At 6 p.m. on Sunday, 4 February 1789, Serenissimus arrived in Petersburg in the midst of a ball for the birthday of Grand Duke Paul’s daughter. Potemkin went straight to his apartments in the house adjoining the Winter Palace. The Empress left the festivities and surprised the Prince as he was changing. She stayed with him a long time.87


Skip Notes

*1 Today, though the fortifications are gone, one can stand on the ramparts where the walls stood and look down on the length of the Liman and the encampments of the Russian besiegers. Far to the left is the mouth of the Bug. Opposite on its own narrow spit stands the Russian fortress of Kinburn. Near by to the right, at the end of the Ochakov spit, the Hassan-Pasha Redoubt still has an awesome power. The cobbles of the streets are almost all that remain. The modern town of Ochakov is behind.

*2 Since it became a rule of Russian history that Suvorov was a genius, it followed that he was simply trying to begin the storming of Ochakov out of frustration at Potemkin’s inept hesitancy. This is possible but unlikely, since Suvorov had no artillery behind him. It was a bungled operation by a tipsy and fallible general who was capable of costly mistakes as well as brilliant victories.

*3 Most of the heroes of 1812 fought under Potemkin – the future Field-Marshal and Prince Mikhail Barclay de Tolly, Minister of War and Commander of the First Army under Kutuzov at Borodino, also served at Ochakov.

*4 Yet even Ligne had to admit to Joseph II that the camp was tidy, the soldiers well paid and the light cavalry in excellent state, even if they did no manoeuvres or practice.

*5 There were sound military reasons for not storming until the fleet had control over the Liman and until artillery had arrived, which did not happen until August.

*6 Potemkin was not alone in delaying: when Ligne rode off to join Rumiantsev-Zadunaisky, he found him just as inactive, while Count Nikolai Saltykov ostentatiously delayed his attack on Khotin. It was Russian policy as well as Russian habit – as Kutuzov was to demonstrate to such effect in 1812.

*7 Back at Gatchina, Grand Duke Paul’s microcosm of Prussian paradomania, the Tsarevich was disgusted by this harem at war and sneeringly demanded where in Vauban’s siege instructions did it say that nieces were necessary to take cities. This was rich since Paul himself had asked to take his wife to the war with him in 1787.
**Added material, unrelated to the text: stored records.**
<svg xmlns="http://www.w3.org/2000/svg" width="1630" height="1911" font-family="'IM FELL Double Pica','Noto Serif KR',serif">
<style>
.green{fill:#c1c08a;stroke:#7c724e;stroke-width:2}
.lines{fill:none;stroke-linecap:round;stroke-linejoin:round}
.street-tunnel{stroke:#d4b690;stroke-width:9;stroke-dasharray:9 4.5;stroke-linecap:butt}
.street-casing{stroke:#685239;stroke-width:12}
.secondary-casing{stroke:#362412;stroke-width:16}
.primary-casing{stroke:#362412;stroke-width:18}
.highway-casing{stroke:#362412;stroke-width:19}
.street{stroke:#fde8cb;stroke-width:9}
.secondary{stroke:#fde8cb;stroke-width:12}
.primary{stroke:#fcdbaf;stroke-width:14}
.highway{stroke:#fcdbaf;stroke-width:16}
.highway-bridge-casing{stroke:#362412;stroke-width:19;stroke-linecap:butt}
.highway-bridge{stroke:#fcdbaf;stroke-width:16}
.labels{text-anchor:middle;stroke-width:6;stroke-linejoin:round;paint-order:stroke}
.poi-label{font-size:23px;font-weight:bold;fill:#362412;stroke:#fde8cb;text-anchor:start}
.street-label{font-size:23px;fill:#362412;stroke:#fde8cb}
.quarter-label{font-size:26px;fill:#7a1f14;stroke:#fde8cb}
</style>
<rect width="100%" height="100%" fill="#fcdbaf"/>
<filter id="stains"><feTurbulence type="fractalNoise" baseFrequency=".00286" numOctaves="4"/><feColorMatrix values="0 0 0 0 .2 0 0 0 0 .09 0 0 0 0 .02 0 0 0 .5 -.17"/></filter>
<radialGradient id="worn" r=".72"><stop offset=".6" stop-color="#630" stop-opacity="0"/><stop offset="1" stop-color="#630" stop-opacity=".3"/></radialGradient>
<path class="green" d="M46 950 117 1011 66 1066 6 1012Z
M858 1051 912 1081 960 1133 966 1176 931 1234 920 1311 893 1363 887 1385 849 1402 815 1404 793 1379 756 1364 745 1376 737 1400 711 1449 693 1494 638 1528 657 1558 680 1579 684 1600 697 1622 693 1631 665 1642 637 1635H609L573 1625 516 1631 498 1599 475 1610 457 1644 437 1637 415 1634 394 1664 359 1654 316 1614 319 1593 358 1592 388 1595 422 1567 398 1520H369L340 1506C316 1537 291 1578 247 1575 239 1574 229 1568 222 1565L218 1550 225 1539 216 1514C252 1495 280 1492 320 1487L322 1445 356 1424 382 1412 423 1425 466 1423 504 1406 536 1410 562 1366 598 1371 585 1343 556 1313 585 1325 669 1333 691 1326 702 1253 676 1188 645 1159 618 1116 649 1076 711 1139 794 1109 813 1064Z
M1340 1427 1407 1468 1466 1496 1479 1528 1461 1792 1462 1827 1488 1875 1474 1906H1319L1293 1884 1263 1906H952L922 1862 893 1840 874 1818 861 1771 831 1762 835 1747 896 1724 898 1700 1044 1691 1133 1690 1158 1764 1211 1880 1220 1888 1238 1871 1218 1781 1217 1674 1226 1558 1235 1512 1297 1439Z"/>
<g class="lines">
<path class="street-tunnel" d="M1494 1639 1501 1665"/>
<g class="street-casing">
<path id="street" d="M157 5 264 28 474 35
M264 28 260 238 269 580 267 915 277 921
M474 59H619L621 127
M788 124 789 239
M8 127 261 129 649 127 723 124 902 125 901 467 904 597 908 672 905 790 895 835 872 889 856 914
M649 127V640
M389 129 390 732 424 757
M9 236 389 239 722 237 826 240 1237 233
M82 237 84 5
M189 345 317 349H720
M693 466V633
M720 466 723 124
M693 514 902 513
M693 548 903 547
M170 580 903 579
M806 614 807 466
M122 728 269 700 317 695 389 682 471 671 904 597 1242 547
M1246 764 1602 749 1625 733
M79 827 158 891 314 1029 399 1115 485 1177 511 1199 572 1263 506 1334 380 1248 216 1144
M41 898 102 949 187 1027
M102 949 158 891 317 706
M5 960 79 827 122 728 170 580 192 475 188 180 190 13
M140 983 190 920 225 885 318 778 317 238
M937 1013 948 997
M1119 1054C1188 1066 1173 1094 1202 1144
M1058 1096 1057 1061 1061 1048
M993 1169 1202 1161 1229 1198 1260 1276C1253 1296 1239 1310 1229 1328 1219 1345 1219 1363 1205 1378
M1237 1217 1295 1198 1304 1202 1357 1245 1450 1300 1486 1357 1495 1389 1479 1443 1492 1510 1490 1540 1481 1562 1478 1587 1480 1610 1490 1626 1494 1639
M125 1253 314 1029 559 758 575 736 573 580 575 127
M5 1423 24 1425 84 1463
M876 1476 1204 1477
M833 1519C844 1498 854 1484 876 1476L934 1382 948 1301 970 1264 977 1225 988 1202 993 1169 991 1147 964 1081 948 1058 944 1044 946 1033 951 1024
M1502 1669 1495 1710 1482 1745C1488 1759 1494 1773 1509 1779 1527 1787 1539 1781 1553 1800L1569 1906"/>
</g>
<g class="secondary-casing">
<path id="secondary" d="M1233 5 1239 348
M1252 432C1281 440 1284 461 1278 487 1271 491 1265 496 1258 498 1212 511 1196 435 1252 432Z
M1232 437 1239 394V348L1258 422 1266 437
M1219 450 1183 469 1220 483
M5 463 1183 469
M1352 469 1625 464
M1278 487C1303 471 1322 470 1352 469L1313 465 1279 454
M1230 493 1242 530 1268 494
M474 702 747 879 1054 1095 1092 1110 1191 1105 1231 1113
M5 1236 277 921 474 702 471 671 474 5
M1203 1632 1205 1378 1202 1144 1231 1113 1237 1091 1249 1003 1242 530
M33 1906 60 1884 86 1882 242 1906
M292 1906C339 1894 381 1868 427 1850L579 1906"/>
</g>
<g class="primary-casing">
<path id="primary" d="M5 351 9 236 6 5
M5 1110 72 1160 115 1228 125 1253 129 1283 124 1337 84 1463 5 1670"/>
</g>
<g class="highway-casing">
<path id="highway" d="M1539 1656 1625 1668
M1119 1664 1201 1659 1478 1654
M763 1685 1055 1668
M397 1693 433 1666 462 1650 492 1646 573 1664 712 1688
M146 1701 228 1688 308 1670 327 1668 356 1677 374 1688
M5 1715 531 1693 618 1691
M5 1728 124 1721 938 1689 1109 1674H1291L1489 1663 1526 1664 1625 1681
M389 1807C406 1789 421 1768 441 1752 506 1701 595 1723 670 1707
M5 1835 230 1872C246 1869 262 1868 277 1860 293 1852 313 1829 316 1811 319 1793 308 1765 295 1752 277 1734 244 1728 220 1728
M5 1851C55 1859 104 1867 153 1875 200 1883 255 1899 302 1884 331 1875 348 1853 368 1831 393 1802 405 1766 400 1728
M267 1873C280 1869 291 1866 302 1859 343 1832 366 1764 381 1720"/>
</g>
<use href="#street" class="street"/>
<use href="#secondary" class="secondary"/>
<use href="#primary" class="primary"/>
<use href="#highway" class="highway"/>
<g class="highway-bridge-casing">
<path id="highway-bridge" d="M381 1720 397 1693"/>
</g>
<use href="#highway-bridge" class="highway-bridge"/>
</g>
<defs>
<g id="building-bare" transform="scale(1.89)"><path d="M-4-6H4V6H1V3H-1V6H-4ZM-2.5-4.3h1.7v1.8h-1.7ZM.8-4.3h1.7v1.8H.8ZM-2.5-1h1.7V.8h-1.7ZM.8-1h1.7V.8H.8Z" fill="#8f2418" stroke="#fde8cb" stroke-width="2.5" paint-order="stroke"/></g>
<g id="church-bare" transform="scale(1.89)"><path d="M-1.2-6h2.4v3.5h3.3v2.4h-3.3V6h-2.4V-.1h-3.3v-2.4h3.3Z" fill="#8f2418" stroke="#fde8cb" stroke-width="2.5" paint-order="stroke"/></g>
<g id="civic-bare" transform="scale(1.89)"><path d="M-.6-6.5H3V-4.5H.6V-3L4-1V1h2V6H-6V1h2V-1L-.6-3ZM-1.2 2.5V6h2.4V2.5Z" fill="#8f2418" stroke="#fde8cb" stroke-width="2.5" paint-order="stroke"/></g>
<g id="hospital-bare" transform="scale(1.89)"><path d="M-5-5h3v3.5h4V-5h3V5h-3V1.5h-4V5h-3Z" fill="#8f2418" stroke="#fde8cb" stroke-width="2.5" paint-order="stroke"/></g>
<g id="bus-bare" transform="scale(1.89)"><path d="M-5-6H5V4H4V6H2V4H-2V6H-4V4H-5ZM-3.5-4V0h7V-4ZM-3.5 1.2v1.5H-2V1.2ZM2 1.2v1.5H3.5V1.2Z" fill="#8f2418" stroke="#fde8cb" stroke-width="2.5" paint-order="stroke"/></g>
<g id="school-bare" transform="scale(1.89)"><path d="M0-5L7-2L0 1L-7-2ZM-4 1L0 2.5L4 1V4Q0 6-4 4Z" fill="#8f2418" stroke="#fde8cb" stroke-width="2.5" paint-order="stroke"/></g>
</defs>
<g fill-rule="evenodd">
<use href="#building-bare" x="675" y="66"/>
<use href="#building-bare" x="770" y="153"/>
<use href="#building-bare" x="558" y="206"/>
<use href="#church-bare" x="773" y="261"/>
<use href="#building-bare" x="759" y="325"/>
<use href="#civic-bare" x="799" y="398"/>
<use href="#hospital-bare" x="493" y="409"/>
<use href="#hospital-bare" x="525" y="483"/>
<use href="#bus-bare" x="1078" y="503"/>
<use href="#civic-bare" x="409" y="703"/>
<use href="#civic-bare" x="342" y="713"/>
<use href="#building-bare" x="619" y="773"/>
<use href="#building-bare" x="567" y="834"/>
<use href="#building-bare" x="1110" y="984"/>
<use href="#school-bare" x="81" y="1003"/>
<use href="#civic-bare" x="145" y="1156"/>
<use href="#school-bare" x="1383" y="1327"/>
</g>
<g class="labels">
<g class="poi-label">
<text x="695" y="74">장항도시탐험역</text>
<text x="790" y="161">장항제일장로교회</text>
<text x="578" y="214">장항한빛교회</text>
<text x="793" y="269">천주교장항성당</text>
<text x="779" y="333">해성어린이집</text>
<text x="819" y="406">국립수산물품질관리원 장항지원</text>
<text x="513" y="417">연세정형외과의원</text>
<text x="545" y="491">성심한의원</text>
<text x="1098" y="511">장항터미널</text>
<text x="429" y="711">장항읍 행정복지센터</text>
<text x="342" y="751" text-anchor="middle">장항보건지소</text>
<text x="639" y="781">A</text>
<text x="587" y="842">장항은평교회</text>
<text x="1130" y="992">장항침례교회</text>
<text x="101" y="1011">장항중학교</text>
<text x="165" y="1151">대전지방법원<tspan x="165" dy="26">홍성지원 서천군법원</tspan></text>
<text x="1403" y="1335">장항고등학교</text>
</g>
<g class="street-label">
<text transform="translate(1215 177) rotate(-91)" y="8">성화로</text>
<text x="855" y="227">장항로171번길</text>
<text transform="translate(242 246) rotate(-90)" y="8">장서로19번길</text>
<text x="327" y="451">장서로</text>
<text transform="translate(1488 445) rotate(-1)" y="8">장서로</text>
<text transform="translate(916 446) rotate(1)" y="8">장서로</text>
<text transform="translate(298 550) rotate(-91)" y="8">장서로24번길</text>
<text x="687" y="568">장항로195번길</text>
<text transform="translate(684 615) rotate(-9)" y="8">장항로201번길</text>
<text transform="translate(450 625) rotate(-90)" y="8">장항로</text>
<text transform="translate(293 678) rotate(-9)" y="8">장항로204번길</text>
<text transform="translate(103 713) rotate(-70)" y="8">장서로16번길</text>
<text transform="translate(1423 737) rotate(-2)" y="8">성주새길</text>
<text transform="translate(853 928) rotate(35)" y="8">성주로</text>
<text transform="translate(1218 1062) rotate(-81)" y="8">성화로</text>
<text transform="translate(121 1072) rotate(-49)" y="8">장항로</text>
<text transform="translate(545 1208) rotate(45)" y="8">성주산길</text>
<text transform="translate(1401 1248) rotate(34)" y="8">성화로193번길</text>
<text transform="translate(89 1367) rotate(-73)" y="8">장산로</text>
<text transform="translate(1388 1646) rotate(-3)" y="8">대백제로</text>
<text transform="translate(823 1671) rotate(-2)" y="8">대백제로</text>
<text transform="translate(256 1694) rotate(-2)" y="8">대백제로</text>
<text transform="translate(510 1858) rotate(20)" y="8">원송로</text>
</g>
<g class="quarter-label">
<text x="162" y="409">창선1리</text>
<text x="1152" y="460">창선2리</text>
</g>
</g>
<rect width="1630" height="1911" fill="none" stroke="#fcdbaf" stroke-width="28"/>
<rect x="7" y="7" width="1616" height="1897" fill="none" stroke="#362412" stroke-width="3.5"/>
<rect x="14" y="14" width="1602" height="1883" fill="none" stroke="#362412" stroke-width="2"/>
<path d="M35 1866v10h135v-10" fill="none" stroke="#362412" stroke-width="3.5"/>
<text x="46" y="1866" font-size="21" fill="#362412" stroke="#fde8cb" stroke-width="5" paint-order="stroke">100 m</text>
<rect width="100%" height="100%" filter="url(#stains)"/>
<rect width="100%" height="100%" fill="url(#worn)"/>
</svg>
*8 Colonel Bentham was to command two battalions on the Chinese–Mongolian border, create a regimental school, discover new lands, form alliances with Mongols, Kalmyks and Kirghiz and open trading with Japan and Alaska. He also devised a Potemkinian plan to defeat China with 100,000 men. In 1790 he headed back via Petersburg to Potemkin’s headquarters in Bender to report to the Prince and get permission to return to England, which he finally did. There ended a unique adventure in Anglo-Russian relations.

*9 But first, on 7 November, Potemkin ordered his Zaporogians to take the island of Berezan, which offered Ochakov a last potential source of support and provisions: the Cossacks rowed there in their ‘seagulls’ and took the island, making their distinctive menacing cries. They captured twenty-seven cannons and two months of provisions for Ochakov – showing it was a sound decision.

*10 The town no longer exists except for one building, a former mosque that has been converted into a museum. It is a typical mark of the blind Soviet prejudice against Potemkin that the museum is dedicated to Suvorov. In fact, Suvorov was not only not in command at the storming of Ochakov, he was not even present there. Yet the museum hails him as its victor and genius and barely mentions Potemkin. Such are the absurdities of the central state planning of truth.